Let $S = \displaystyle \sum_{n=0}^{\infty} 10^{-n} = 1 + \dfrac{1}{10} + \dfrac{1}{100} + \dfrac{1}{1000} + \dfrac{1}{10000} + ...... = 1.1111.......$ .

Then $10S = 11.1111......... = 10 + 1.1111......... = 10 + S \Longrightarrow 10S - S = 10 \Longrightarrow S = \boxed{\dfrac{10}{9}}$ .

simple and easy to solve.

just look at the infinite series.

we know that, summation of infinite series is = $\frac{a}{1-r}$

here , a(the 1st term)=1 and r(the ratio= $\frac{1}{10}$

so, the infinite summation , S= $\frac{1}{1-.1}$ = $\frac{10}{9}$ .............[ $\frac{1}{10}=.1$ ]

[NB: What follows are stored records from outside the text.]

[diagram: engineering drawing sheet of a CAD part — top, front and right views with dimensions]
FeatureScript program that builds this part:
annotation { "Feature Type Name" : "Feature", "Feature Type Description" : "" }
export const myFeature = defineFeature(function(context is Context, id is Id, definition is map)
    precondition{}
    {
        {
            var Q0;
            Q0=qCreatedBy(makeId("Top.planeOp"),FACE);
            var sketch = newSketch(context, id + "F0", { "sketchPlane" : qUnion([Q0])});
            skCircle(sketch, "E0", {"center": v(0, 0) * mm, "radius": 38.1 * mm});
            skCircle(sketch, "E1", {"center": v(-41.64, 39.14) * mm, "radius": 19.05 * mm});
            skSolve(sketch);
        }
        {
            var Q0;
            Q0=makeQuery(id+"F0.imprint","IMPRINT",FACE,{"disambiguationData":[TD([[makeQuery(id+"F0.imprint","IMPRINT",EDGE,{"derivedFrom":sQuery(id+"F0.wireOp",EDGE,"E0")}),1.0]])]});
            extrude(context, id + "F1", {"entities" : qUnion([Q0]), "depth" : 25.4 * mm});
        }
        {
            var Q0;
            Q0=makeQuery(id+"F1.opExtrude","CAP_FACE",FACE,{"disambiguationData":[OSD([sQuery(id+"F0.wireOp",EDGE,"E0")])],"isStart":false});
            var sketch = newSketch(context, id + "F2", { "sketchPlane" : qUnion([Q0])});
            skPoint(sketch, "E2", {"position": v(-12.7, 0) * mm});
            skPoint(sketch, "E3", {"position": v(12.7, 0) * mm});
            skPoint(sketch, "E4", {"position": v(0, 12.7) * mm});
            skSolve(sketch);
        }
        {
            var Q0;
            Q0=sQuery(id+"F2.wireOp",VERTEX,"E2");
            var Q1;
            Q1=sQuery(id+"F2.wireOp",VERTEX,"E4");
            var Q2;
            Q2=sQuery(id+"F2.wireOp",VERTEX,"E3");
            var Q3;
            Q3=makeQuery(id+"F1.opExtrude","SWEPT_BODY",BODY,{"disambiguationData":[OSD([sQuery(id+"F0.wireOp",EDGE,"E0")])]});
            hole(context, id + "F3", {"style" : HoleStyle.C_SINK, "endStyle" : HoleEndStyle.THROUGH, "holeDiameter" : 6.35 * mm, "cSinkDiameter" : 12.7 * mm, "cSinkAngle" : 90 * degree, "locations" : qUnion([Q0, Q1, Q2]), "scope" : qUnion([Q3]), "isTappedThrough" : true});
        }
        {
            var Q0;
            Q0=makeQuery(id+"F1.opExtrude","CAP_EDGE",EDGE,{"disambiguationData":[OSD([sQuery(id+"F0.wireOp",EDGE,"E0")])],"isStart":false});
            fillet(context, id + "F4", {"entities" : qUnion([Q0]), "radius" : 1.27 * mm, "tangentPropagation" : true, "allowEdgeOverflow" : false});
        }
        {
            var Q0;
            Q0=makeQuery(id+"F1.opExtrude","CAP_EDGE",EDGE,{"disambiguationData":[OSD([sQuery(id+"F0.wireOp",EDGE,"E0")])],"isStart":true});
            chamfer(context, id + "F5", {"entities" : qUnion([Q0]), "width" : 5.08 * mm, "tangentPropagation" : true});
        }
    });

$\begin{aligned} S & = \displaystyle \sum_{n \ = \ 0}^{\infty} 10^{- n} \\ & = \sum_{n \ = \ 0}^{\infty} \frac {1}{10}^n \\ & = \frac {1}{1 - \frac {1}{10}} \\ & = \frac {10}{9} \end{aligned}$

BREAK THE SUM. YOU WILL GET A GEOMETRIC PROGRESSION. SOLVE USING ITS SUM.